Für Kelly und Vidal hatte man einen Winkel im hinteren Teil der Herrentoilette reserviert. Während betrunkene
viejos
ein und aus gingen und regen Gebrauch von der Pissrinne machten, half Vidal Kelly, das Klebeband von den Fäusten zu lösen und sich umzuziehen. Er säuberte Kellys Gesicht so gut er konnte, aber er war Cutman und kein Arzt.
    Feuchtigkeit ließ die grüne und weiße Farbe von den Wänden abblättern. Die Männer lachten und beleidigten Kelly auf Spanisch, weil sie glaubten, dass er sie nicht verstehe, doch er verstand sie sehr gut. »Sein Gesicht sieht aus wie ein Teller
frijoles refritos
«, sagte einer der alten Männer. Kelly hätte darauf etwas erwidern können, sah sich jedoch im Spiegel und wusste, dass sie so falsch nicht lagen; der mexikanische Junge hatte ihm die Fresse poliert.

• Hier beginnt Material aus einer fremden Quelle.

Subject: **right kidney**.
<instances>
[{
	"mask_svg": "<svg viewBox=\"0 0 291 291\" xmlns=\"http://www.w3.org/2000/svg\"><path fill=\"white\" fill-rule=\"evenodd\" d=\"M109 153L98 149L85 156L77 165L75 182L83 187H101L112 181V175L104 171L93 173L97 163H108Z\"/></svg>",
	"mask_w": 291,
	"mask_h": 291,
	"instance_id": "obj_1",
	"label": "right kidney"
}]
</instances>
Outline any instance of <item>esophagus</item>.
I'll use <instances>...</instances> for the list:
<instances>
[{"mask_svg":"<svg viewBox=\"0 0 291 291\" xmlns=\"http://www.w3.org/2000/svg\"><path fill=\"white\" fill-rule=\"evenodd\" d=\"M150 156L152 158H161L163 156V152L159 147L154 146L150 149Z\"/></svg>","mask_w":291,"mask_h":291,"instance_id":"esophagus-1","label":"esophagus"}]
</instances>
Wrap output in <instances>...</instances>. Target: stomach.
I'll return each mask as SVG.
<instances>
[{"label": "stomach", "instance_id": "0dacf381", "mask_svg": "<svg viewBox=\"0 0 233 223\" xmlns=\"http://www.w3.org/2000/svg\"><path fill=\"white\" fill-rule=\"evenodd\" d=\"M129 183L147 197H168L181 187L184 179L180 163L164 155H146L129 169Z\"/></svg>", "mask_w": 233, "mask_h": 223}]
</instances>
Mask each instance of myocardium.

    Vidal drückte mit den Daumen von beiden Seiten auf Kellys Nase, bis der Knorpel knirschte. Ein stechender Schmerz bohrte sich in Kellys Stirn, und nochmals, als Vidal Klebeband über den Nasenrücken zog, damit alles an Ort und Stelle blieb. Kelly würde eine ganze Weile mit zwei Veilchen herumlaufen.
    Ortíz kam herein. Der Raum stank nach Urin und Scheiße. Kein Hauch frischer Luft in diesen vier Wänden. Ortíz sah aus, als würde er sich in so einer Klitsche nicht einmal die Hände waschen, selbst wenn das Becken funktioniert hätte. Er holte ein Bündel amerikanischer Banknoten aus der Jackentasche und zählte zweihundert Dollar ab.

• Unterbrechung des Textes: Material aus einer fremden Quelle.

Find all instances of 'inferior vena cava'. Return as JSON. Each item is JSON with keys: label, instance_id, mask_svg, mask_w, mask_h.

    »Was hältst du von Federico?«, fragte er.
    Kelly gab Vidal zwei Zwanziger. Der alte Mann steckte das Geld ein und packte zusammen. »Ich finde, er schlägt hart zu«, sagte Kelly.

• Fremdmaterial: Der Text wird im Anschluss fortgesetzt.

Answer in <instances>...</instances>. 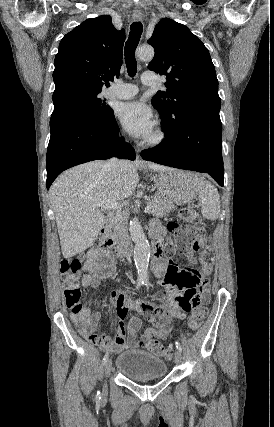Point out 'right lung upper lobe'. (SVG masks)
I'll use <instances>...</instances> for the list:
<instances>
[{
	"mask_svg": "<svg viewBox=\"0 0 274 427\" xmlns=\"http://www.w3.org/2000/svg\"><path fill=\"white\" fill-rule=\"evenodd\" d=\"M124 41V29L116 30L109 15L88 19L66 34L55 56L53 103L107 87L119 76Z\"/></svg>",
	"mask_w": 274,
	"mask_h": 427,
	"instance_id": "obj_1",
	"label": "right lung upper lobe"
}]
</instances>
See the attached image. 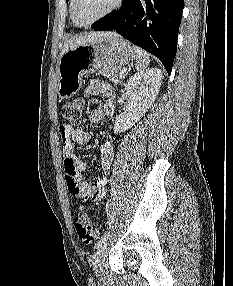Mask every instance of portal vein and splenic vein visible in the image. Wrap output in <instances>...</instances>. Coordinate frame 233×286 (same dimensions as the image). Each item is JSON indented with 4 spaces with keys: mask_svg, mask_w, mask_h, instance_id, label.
Segmentation results:
<instances>
[{
    "mask_svg": "<svg viewBox=\"0 0 233 286\" xmlns=\"http://www.w3.org/2000/svg\"><path fill=\"white\" fill-rule=\"evenodd\" d=\"M120 76H121L122 78H124V77H125V72H124V71H121V72H120Z\"/></svg>",
    "mask_w": 233,
    "mask_h": 286,
    "instance_id": "portal-vein-and-splenic-vein-1",
    "label": "portal vein and splenic vein"
}]
</instances>
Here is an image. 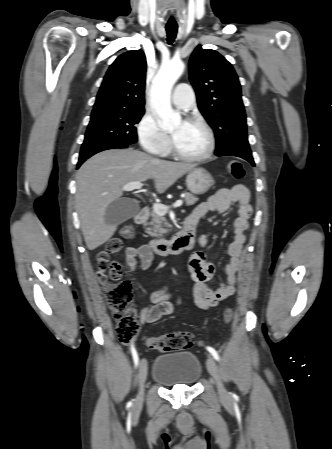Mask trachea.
<instances>
[{
	"label": "trachea",
	"instance_id": "3493384b",
	"mask_svg": "<svg viewBox=\"0 0 332 449\" xmlns=\"http://www.w3.org/2000/svg\"><path fill=\"white\" fill-rule=\"evenodd\" d=\"M177 30H178L177 26H166L168 44H172L174 42Z\"/></svg>",
	"mask_w": 332,
	"mask_h": 449
}]
</instances>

    »Oh ja«, stimmte Ortíz zu. »Ohne Handschuhe könnte er einen töten.«
    »Dann kann ich ja von Glück sagen, dass er welche anhatte.«
    Draußen vor der Toilette drehte die Menge wieder auf. Kellys Kampf war nicht der einzige, der auf der Tagesordnung stand, doch die anderenKämpfe trugen die Bohnenfresser unter sich aus. Jetzt, da die Zuschauer Blut gewittert hatten, würden die Wettgeschäfte wie geschmiert laufen.
    »Soll ich dir ein Taxi rufen lassen?«, fragte Ortíz.
    »Ich will kein Geld zum Fenster rauswerfen.«
    »He, das geht auf mich, Kelly.«
    Vidal war schon zur Tür hinaus. Kelly stand auf. Seine Reisetasche und das Jackett befanden sich in einer Kabine mit kaputter Toilettenschüssel. Ortíz’ Geld verschwand in Kellys Tasche. »Du hast mich schon bezahlt. Und ich bin kein Scheißkrüppel«, sagte Kelly. »Ich find allein raus.«
    »He,
amigo «
, sagte Ortíz, »nächsten Monat hab ich vielleicht was für dich, wenn deine Knochen bis dahin wieder heil sind. Soll ich dir Bescheid geben?«
    In einem Monat würden die Platzwunden verheilt, die Blutergüsse abgeschwollen sein. Und das Geld wäre verschwunden. Die einzige unveränderliche Konstante war die Nachfrage nach Gringoblut.
    »Ja, okay«, sagte Kelly und ging.
     
    Es war heiß und noch hell auf der Straße. Kelly hätte gleich ins Bett gehen können. Die Leute, die nichts mit den Kämpfen zu tun hatten – zu anständig, um Interesse aufzubringen oder zu gebildet, um es zuzugeben –, verstanden nicht, was ein Kämpfer im Ring alles gab. Jeder Schweißtropfen hatte seinen Preis, genau wie jeder Schlag, den man austeilte oder einsteckte. Kelly war erschöpft, er hatte alles gegeben.
    Er ließ die Boxer-Absteige hinter sich. Alte Autos standen auf beiden Straßenseiten dicht an dicht an den bröckelnden Bordsteinen. Neben dem Eingang klebten reihenweise Plakate für die Kämpfe. Kelly konnte die Zuschauer noch hier draußen brüllen hören.